Does My Child Need Painkillers After Surgery?

Published on 
July 10, 2020


The safest way to manage pain for children or teens after surgery is to use the lowest dose or pain relief method for the shortest amount of time.

Some surgical procedures may call for the use of opioids such as Vicodin or oxycodone to control severe pain as part of your child’s pain plan. Other times, non-opioid medications, including over-the-counter products such as Tylenol and Motrin, as well as non-medical therapies may be sufficient, depending on the level of a child’s pain.

The American College of Surgeons (ACS), along with the American Pediatric Surgical Association, has developed educational materials for patients, parents and caregivers to improve post-operative pain management and support recovery.
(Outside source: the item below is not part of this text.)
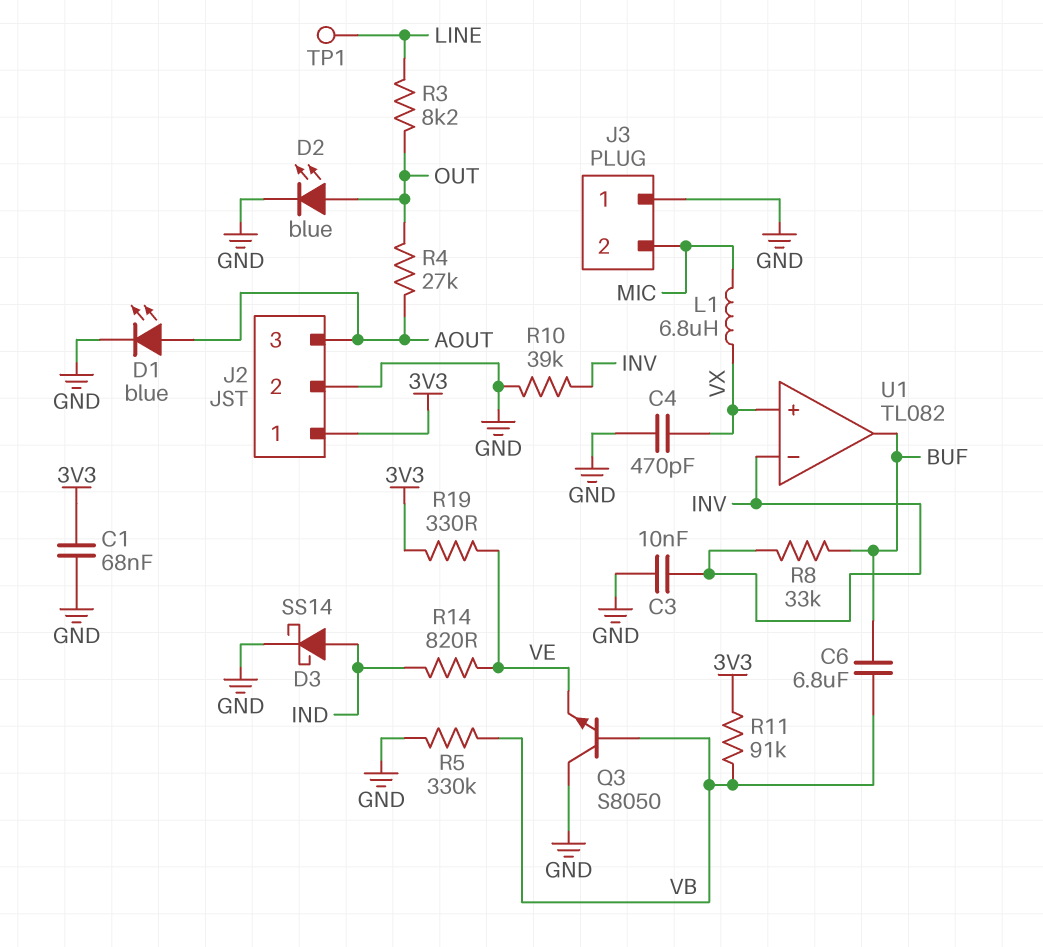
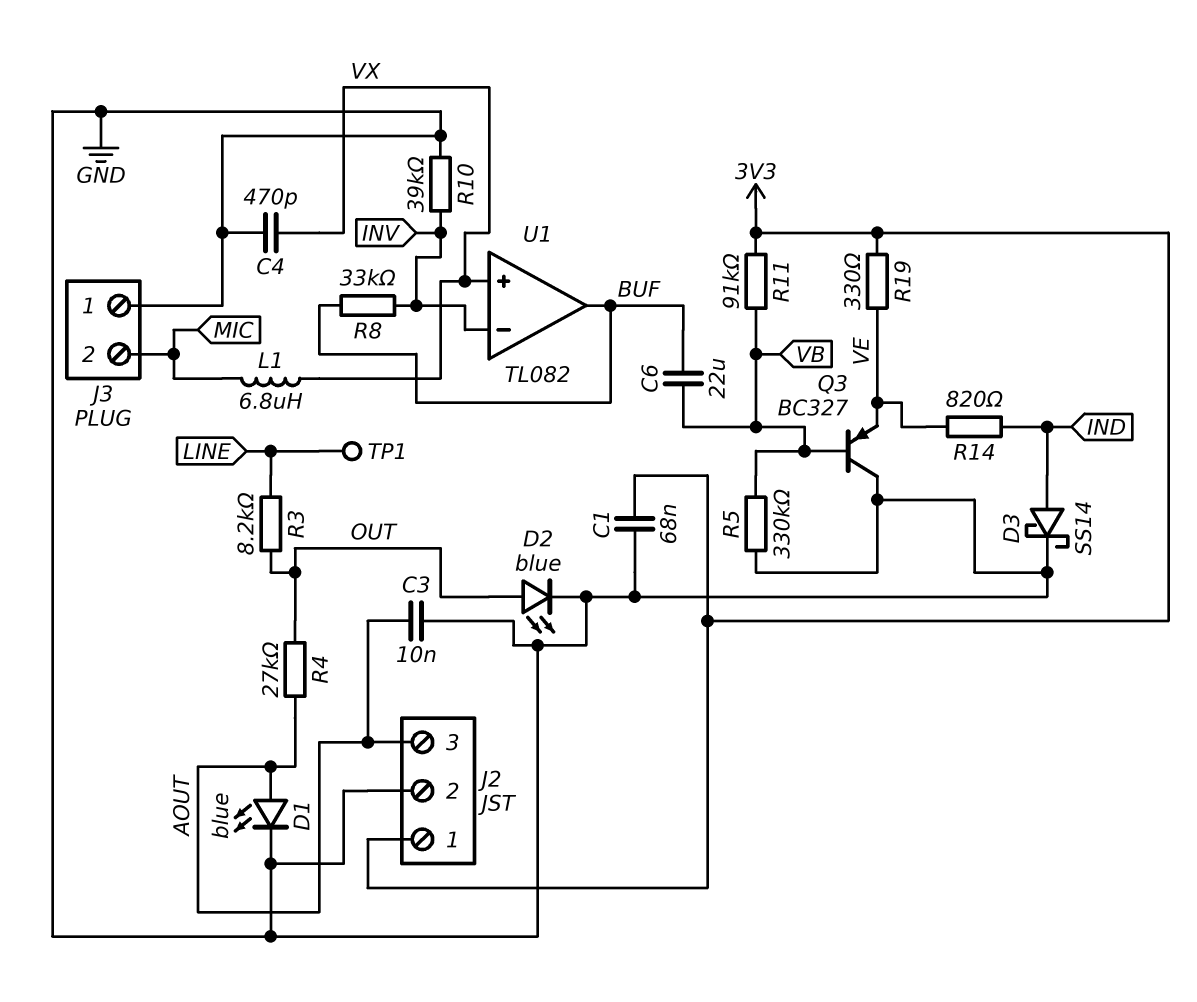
C3: 10nF (GND, INV) -> 10nF (AOUT, GND)
C6: 6.8uF (BUF, VB) -> 22uF (BUF, VB)
Q3: NPN S8050 (B VB, C GND, E VE) -> PNP BC327 (B VB, C GND, E VE)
“We strongly recommend parents speak with their child’s surgeon before any operation about what to expect in terms of pain and the most appropriate forms of pain management,” says Lorraine Kelley-Quon, MD, MSHS, a Pediatric Surgeon at Children’s Hospital Los Angeles.

Pre-operative screening

Before the operation, the surgical team may work with you and your child to:

  • Screen for current opioid use and risk for misuse
  • Plan for alternatives to opioids whenever possible
  • Inform you about opioid dosing and duration, safe storage and disposal of unused opioids, and recognizing signs of opioid overdose

Children or teens may be at a higher risk for opioid misuse if they are currently taking an opioid medication or they or a family member has a history of substance abuse. Also at higher risk: teens with depression, anxiety, and children/teens with attention deficit hyperactivity disorder.  

After surgery, the medical team will regularly evaluate a child’s pain level. Parents can report any improvements or concerns they see as well. “That will help us determine what interventions may be most effective,” says Dr. Kelley-Quon.

Mild to moderate pain

For mild pain, relief starts with self-care (ice, elevation and rest); distracting activities like books, games, videos, movies, art and music; physical therapy and exercise, unless restricted by the surgeon.

For mild-to-moderate pain, non-opioid medications may be appropriate, such as acetaminophen (Tylenol) and ibuprofen (Advil, Motrin). Follow package instructions and age dosage recommendations carefully to avoid side effects.

Severe pain

In the case of severe pain, opioids can help block pain signals in the brain and spinal cord.

If your child is prescribed opioid medication, ACS guidelines include:

  • Take the lowest dose possible.
  • Never take more medication than prescribed.
  • Never take opioids with antihistamines, anti-anxiety medications, cough medicines containing codeine and other medications that will increase the risk of side effects.
  • Never crush the pills for your child to ingest them. This can speed the rate the body absorbs the opioid and trigger an overdose.

Storage and disposal

Store any opioids in your home in a safe, secure location, such as a locked cabinet or container. Keep medication out of reach of children and pets. Note the amount of pills or liquid in the bottle after each usage. This information may be helpful in the case of side effects or misuse.

Experts estimate that more than 70 percent of prescribed opioid pills are left unused. Having leftover medication around the home increases the danger of abuse. As soon as your child no longer needs it, dispose of any extra medicine safely. Children’s Hospital Los Angeles offers a secure opioid disposal bin onsite for patients and families. You can find other safe sites near you by entering your zip code on the U.S. Drug Enforcement Administration public disposal website.

If you are unable to visit a disposal site, the ACS recommends flushing or pouring any unused liquid (not pills) down the drain. Mix unused pills with coffee grounds or kitty litter in a plastic bag, then throw it away.